Horizon Blue Cross Blue Shield of New Jersey, the state’s largest health insurer, said Tuesday that state regulators had approved average rate increases of 24.3 percent on individual Affordable Care Act plans for next year.
The New Jersey Department of Banking and Insurance also approved an average overall increase of 17.1 percent for competitor AmeriHealth New Jersey, a unit of Philadelphia’s Independence Health Group, AmeriHealth said.
Were it not for uncertainty over federal policy, such as the elimination of payments to insurers to cover out-of-pocket costs for consumers and weakened enforcement of the requirement that individuals buy health insurance, the increases would have been significantly lower, Horizon said.
Horizon had 72.43 percent of New Jersey’s individual market, including plans sold on and off the federal marketplace in this year’s second quarter, with 246,632 customers. AmeriHealth had 27.01 percent, or 91,989 customers, according to state data. Aetna, Cigna, and Oxford had small numbers of customers in plans sold off the exchange.
Since the launch of the individual health insurance market under the ACA in 2014, New Jersey has generally seen lower increases than many other states because New Jersey already prohibited insurers from turning consumers away based on preexisting conditions.
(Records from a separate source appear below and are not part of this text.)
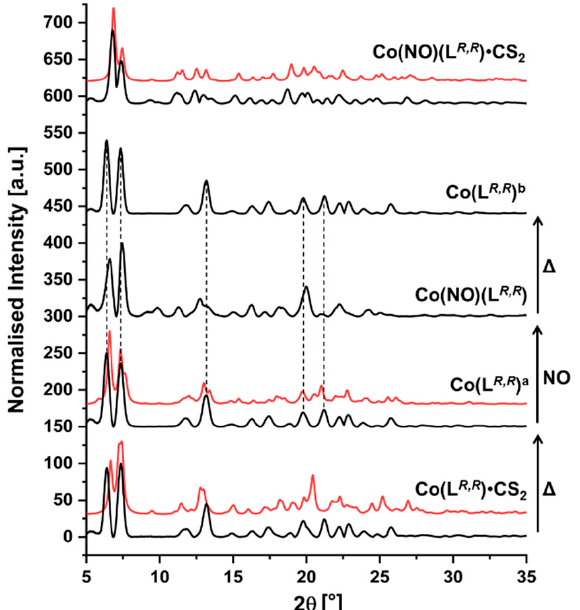
Figure 3. Series of PXRD patterns for an enantiomorphic phase of the CS 2 solvate, before and after desorption of CS 2 , followed by the product of NO chemisorption and subsequent NO desorption. Top pattern is of recrystallized Co(NO)(L) as a CS 2 solvate. Note: Black—measured; red—calculated from single crystal structural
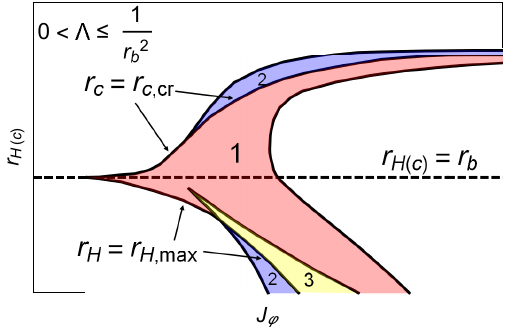
plane of Euclidean H ( c ) . (A example of parameters that r 2 √ √ b Λ , M ) = (5 G, 0 . 0012 /G, 0 . 1 / G ) b ,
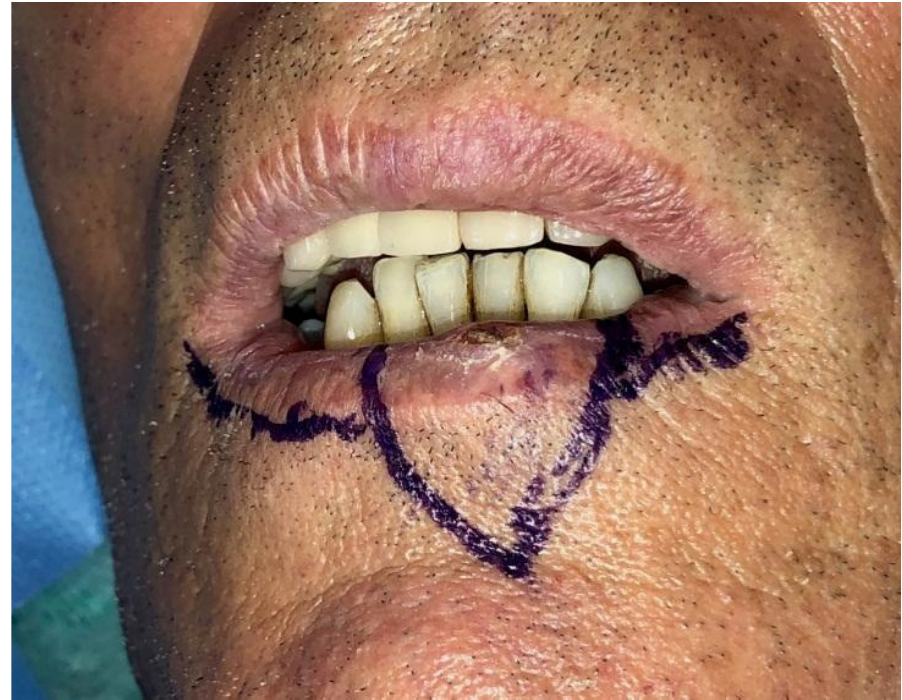
Figure 1. Case 1: Defect involving more than 1/3 of lower lip and the paramedian site.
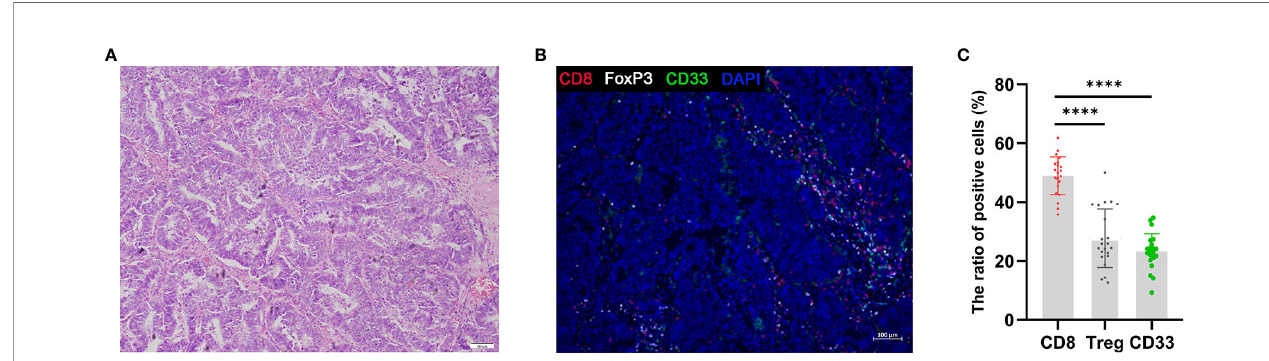
FIGURE 6 | Triple fl uorescent immunohistochemistry of AEG tumors shows T-cell in fi ltration. H&E staining of AEG tumor tissue (A) . Representative image after multispectral imaging for CD8, FoxP3, CD33 together with a nuclear marker, DAPI (B) . Tumor sections were sequentially stained using Opal fl uorophores for CD8 (red), FoxP3 (white), CD33 (green), and DAPI (blue). The ratio of positive cells in immune cells was de fi ned as the ratio of the number of each positive immune cells to the whole number of each immune cells (red, white, and green) in a 4-mm 2 fi eld of view (C) . Data depict the mean ± SEM. The p values are represented as follows: (****p < 0.0001) (C) . 10× magni fi cation, scale bar = 100 um, applicable to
Adjusting to that ACA rule was a factor that made it hard for insurers in many states to accurately price their plans.
The steep increases approved by regulators this week in New Jersey and Pennsylvania could change if a deal is reached in Washington to restore the cost-sharing payments to insurers. In any case, most consumers will not feel the full impact of the increases because advance refundable tax credits will make up much of the difference.